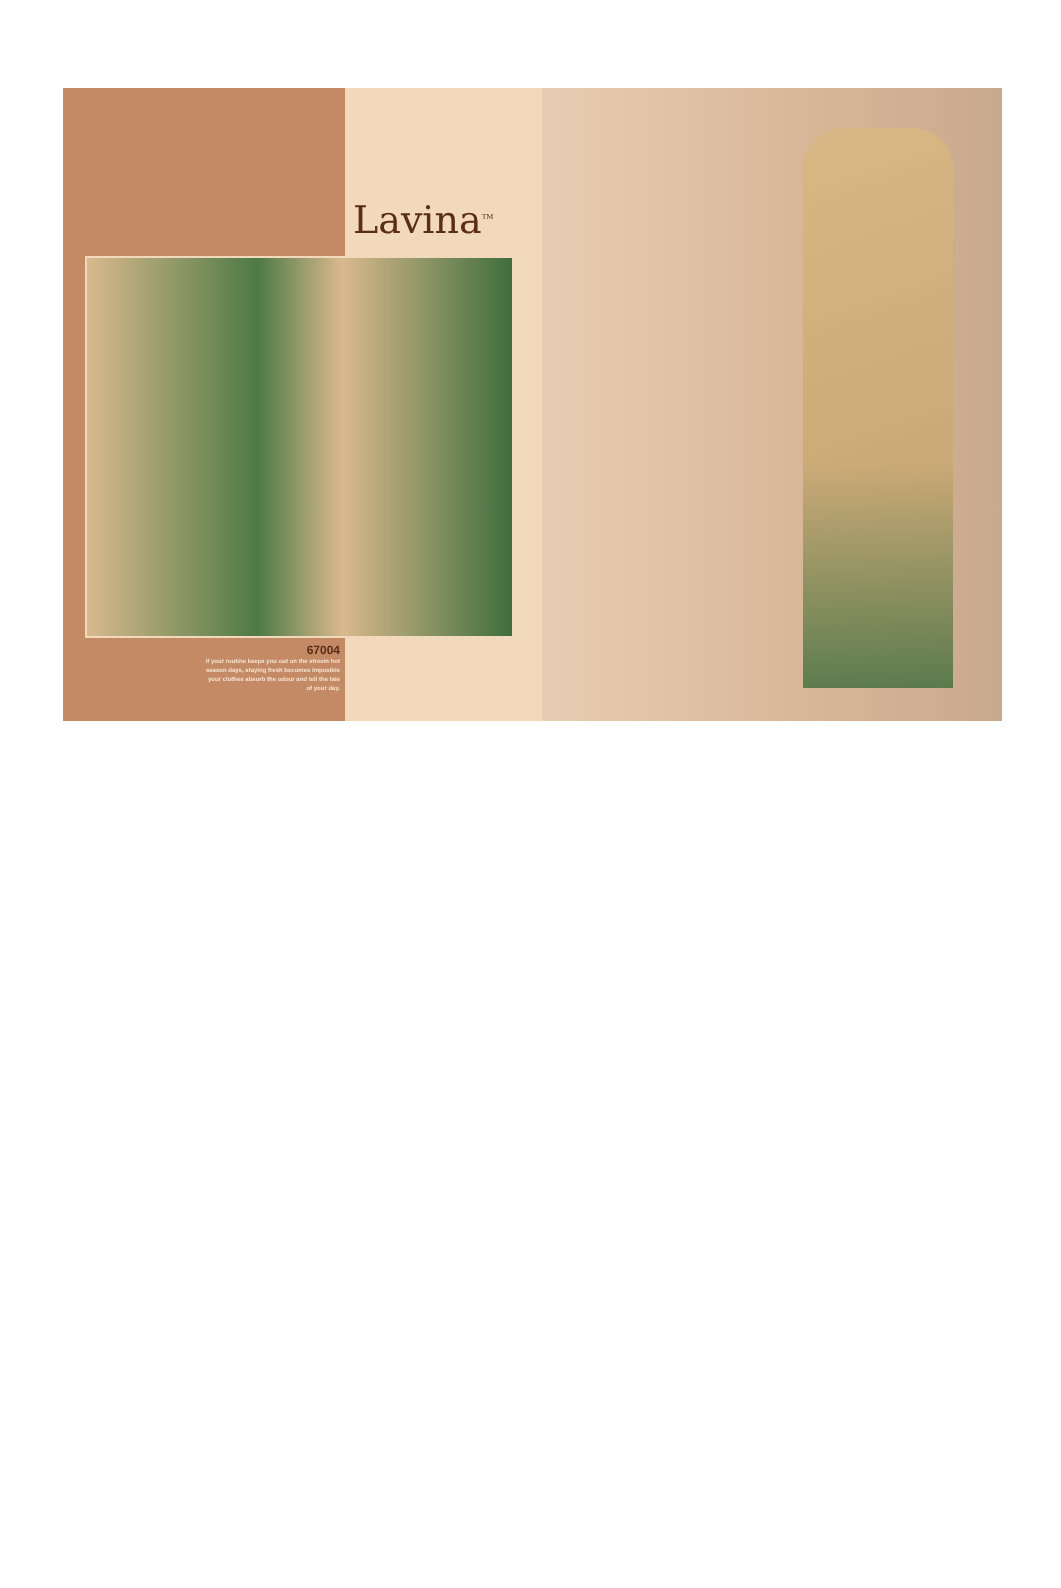Lavina<sup>TM</sup>
67004
if your routine keeps you out on the streein hot season days, staying fresh becomes imposible your clothes absorb the odour and tell the tale of your day.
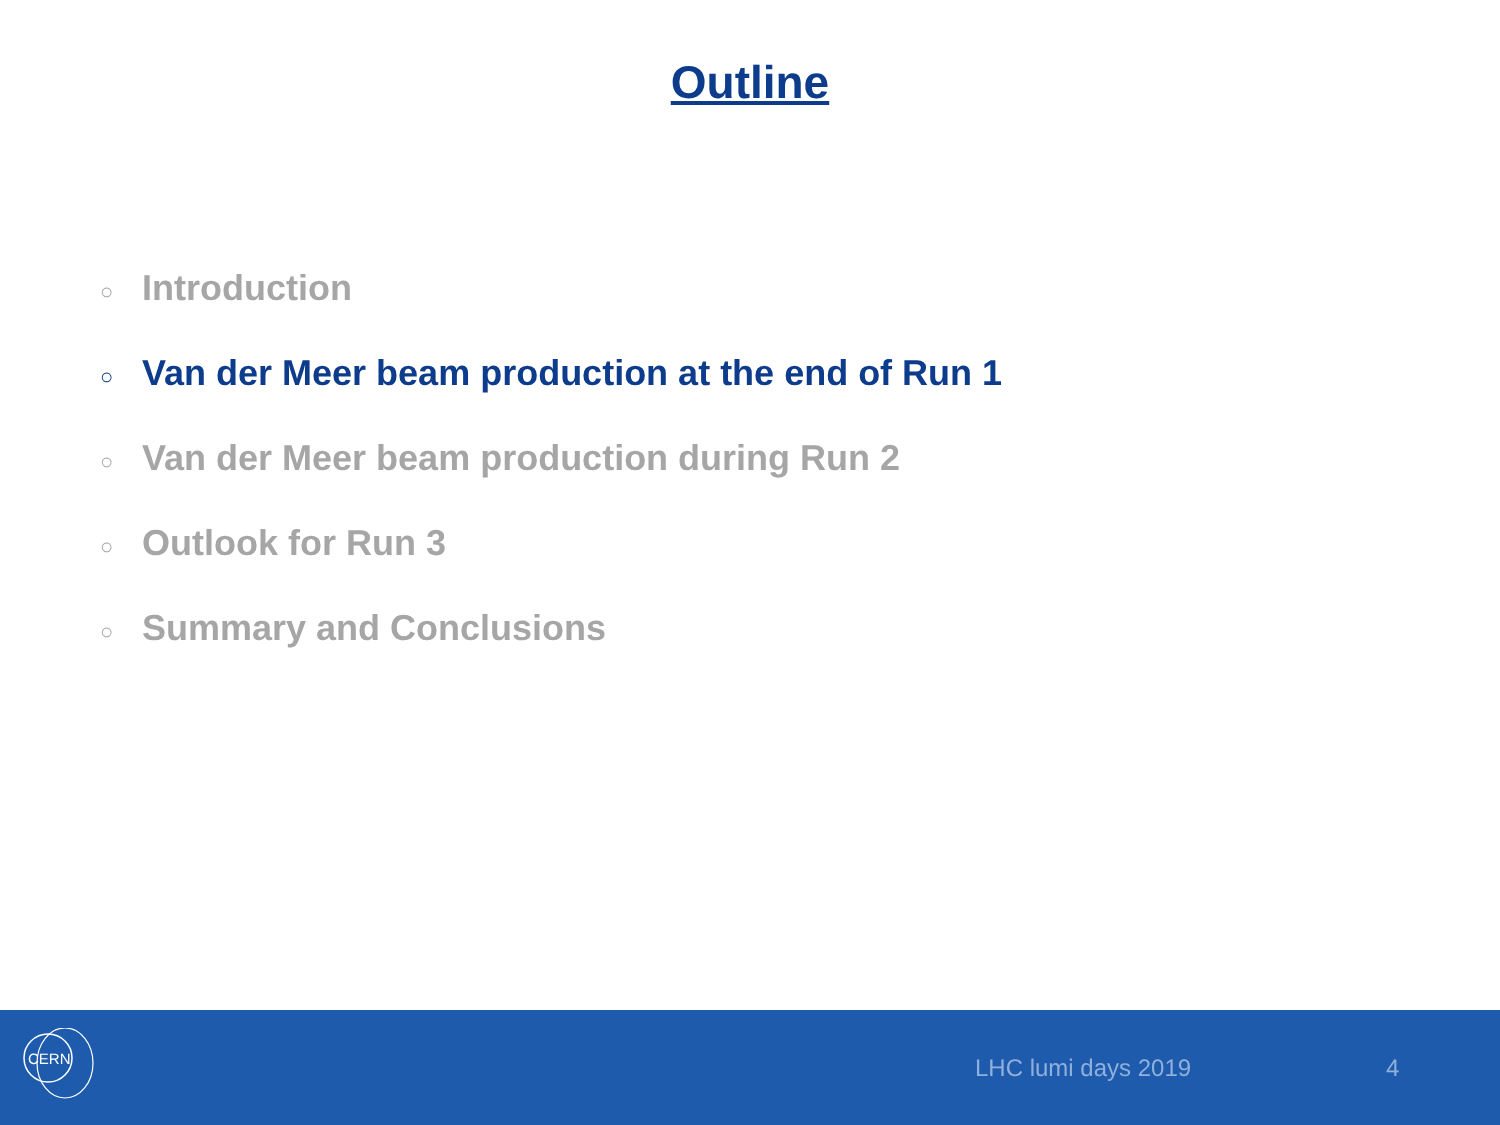Outline
○ Introduction
○ Van der Meer beam production at the end of Run 1
○ Van der Meer beam production during Run 2
○ Outlook for Run 3
○ Summary and Conclusions
CERN
LHC lumi days 2019 4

___

> TASK INSTRUCTIONS
Copying begins at the line that holds "during Run 2" and ends at the last line of the data above, with both included and each line kept exactly.

> YOUR RESPONSE
○ Van der Meer beam production during Run 2
○ Outlook for Run 3
○ Summary and Conclusions
CERN
LHC lumi days 2019 4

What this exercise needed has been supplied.